*** Opening of INFORMATION PROVIDED ***

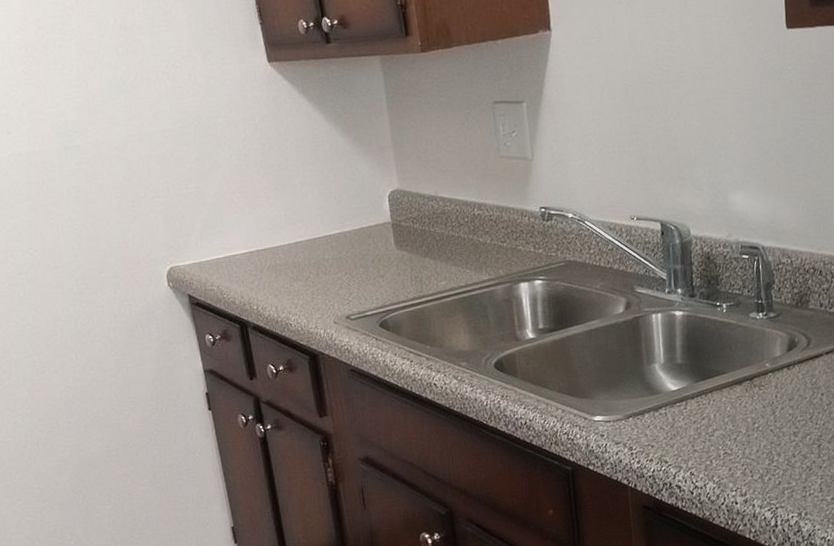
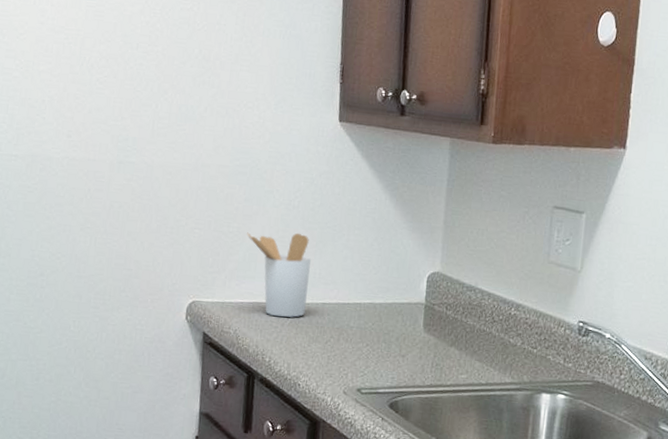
utensil holder: none [206,180,281,265] -> present [247,232,312,318]

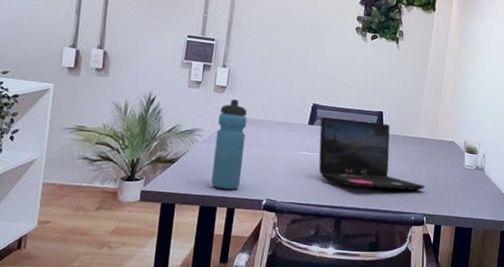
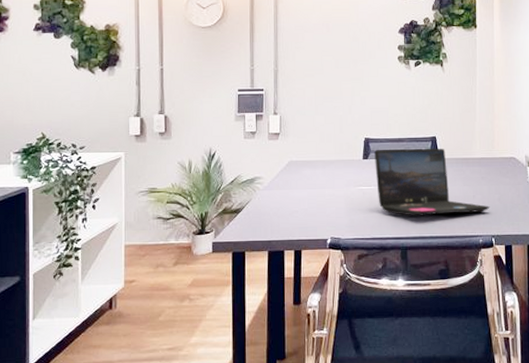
water bottle: present [211,99,247,189] -> none [275,143,304,232]

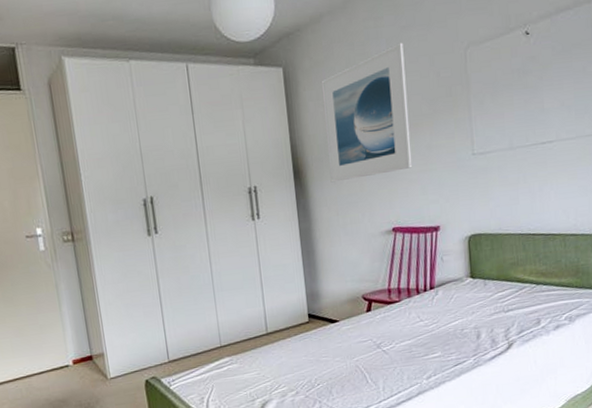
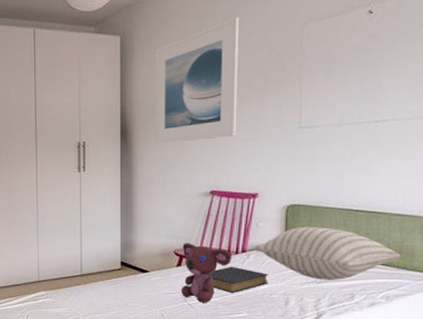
teddy bear: none [370,285,422,347] -> present [181,243,233,303]
hardback book: none [400,305,459,334] -> present [209,266,269,294]
pillow: none [442,254,578,309] -> present [254,226,401,280]

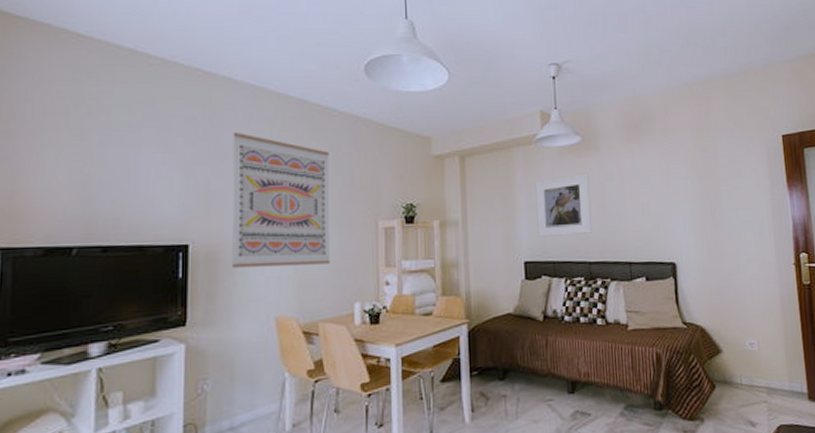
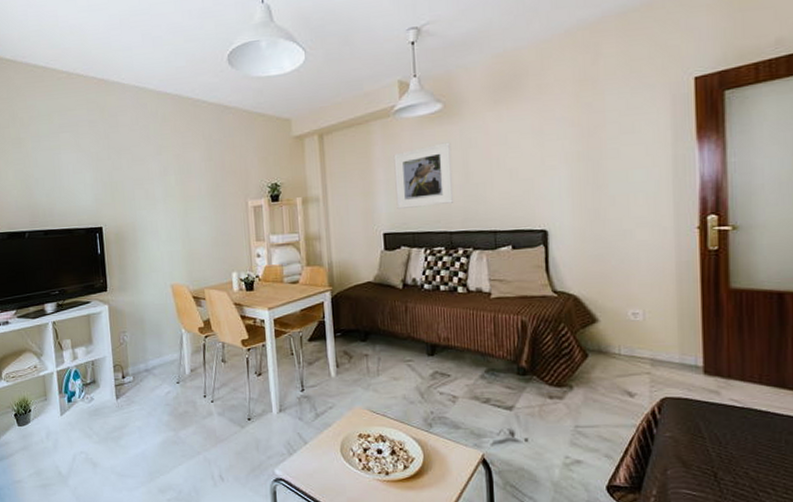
wall art: present [232,133,331,268] -> none [125,130,211,245]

*** Close of INFORMATION PROVIDED ***

• _WHAT IS NEEDED_
Excluding images, output exactly the lines from the one that holds "pillow: none [442,254,578,309]" through the final line of the material, both ends included.

• _TASK RESPONSE_
pillow: none [442,254,578,309] -> present [254,226,401,280]

wall art: present [232,133,331,268] -> none [125,130,211,245]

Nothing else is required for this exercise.